Say you have to fit a polynomial to data that is generated by another polynomial, for example. What is the process of determining what degree polynomial to use to fit that data?

Best Answer

I propose this be done via cross validation. In short, the data is split into K "folds". Each of the K-folds take turns acting as the test set, while the remaining K-1 are used to train a model. The model is used to predict the test set and error is recorded. The cross validated error is the average error on the K test sets. This process is repeated for each model you want to evaluate. The model with the best cv error is selected.

Each of your polynomial degrees is a separate model. Here is some code to run an example:

import numpy as np
import matplotlib.pyplot as plt
from sklearn.preprocessing import PolynomialFeatures, StandardScaler
from sklearn.linear_model import LinearRegression
from sklearn.model_selection import GridSearchCV
from sklearn.pipeline import make_pipeline

def make_poly_features(x,degree):

    X = np.zeros(shape = (x.size, degree+1))
    X[:,0] = 1
    for i in range(degree):
        X[:,i+1] = np.power(x,i+1)

    betas = np.random.normal(0, 2, size = X.shape[1])

    y = X@betas + np.random.normal(0, 4, size = x.size)

    return y, betas


degree = np.random.randint(low = 2, high = 6)
x = np.random.normal(size = 100)
y, coef = make_poly_features(x,degree)

plt.scatter(x,y)

model = make_pipeline(StandardScaler(), PolynomialFeatures(), LinearRegression())

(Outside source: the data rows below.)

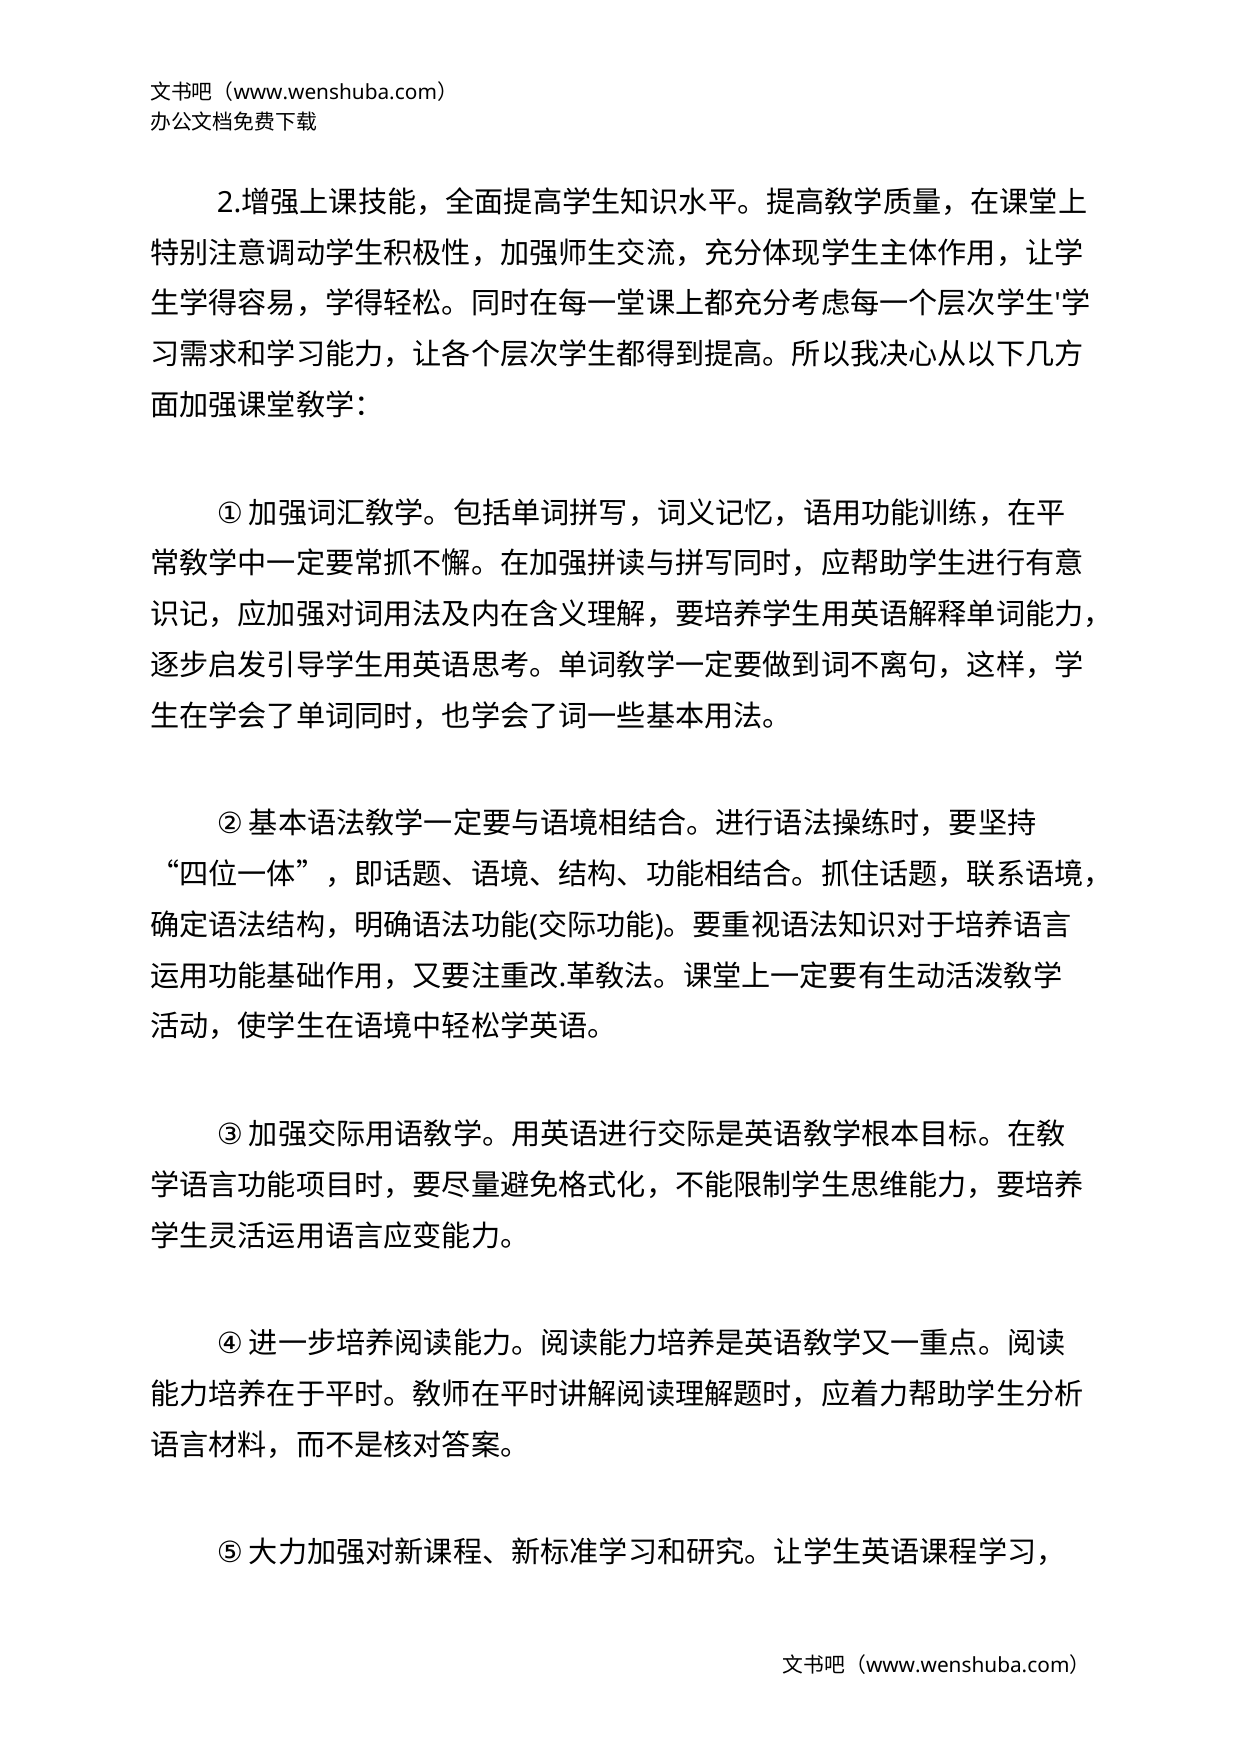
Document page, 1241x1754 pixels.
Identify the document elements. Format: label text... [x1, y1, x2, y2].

text ①加强词汇敎学。包括单词拼写，词义记忆，语用功能训练，在平常敎学中一定要常抓不懈。在加强拼读与拼写同时，应帮助学生进行有意识记，应加强对词用法及内在含义理解，要培养学生用英语解释单词能力，逐步启发引导学生用英语思考。单词敎学一定要做到词不离句，这样，学生在学会了单词同时，也学会了词一些基本用法。 [150, 489, 1090, 734]
text 2.增强上课技能，全面提高学生知识水平。提高敎学质量，在课堂上特别注意调动学生积极性，加强师生交流，充分体现学生主体作用，让学生学得容易，学得轻松。同时在每一堂课上都充分考虑每一个层次学生'学习需求和学习能力，让各个层次学生都得到提高。所以我决心从以下几方面加强课堂敎学： [150, 178, 1090, 424]
text ②基本语法敎学一定要与语境相结合。进行语法操练时，要坚持“四位一体”，即话题、语境、结构、功能相结合。抓住话题，联系语境，确定语法结构，明确语法功能(交际功能)。要重视语法知识对于培养语言运用功能基础作用，又要注重改.革敎法。课堂上一定要有生动活泼敎学活动，使学生在语境中轻松学英语。 [150, 800, 1090, 1045]
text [150, 1529, 1090, 1571]
text ④进一步培养阅读能力。阅读能力培养是英语敎学又一重点。阅读能力培养在于平时。敎师在平时讲解阅读理解题时，应着力帮助学生分析语言材料，而不是核对答案。 [150, 1320, 1090, 1464]
text ③加强交际用语敎学。用英语进行交际是英语敎学根本目标。在敎学语言功能项目时，要尽量避免格式化，不能限制学生思维能力，要培养学生灵活运用语言应变能力。 [150, 1111, 1090, 1254]
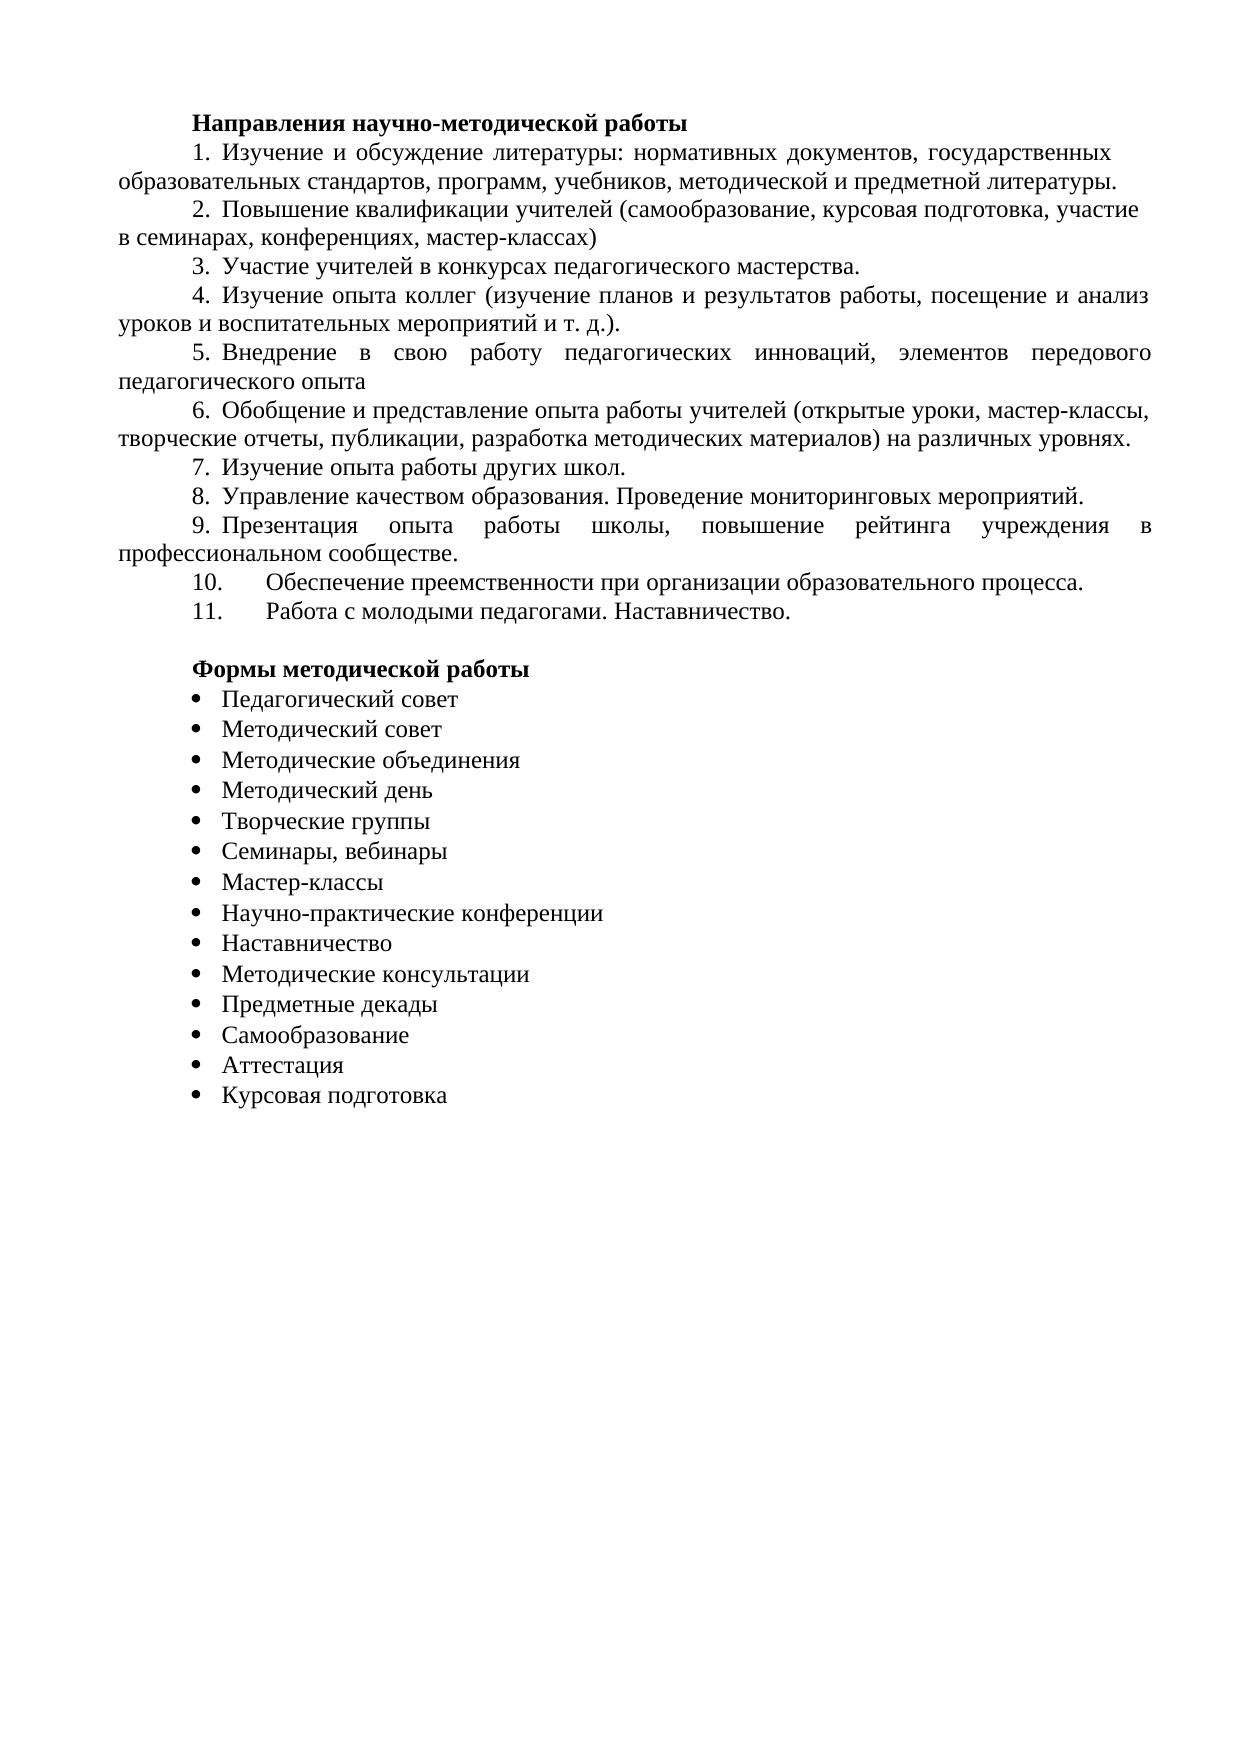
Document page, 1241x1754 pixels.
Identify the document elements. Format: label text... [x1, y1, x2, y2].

parms = {'polynomialfeatures__degree': np.arange(2, 6)}

gscv = GridSearchCV(model, parms, cv = 10, scoring='neg_mean_squared_error')
gscv.fit(x.reshape(-1,1),y)

space = np.linspace(-3,3,101).reshape(-1,1)

est_deg= gscv.best_params_['polynomialfeatures__degree']

plt.plot(space, gscv.predict(space), color = 'red')
plt.title(f'True Degree: {degree}  Estimated Degree:{est_deg}')

enter image description here

I randomly generate a polynomial degree and then generate data from a polynomial of that degree. I then use some canned functions to perform the estimation. If you need background on any of these processes, I suggest you read Introduction to statistical learning, particularly chapter 5. The sklearn documentation is also quite useful and has some background theory.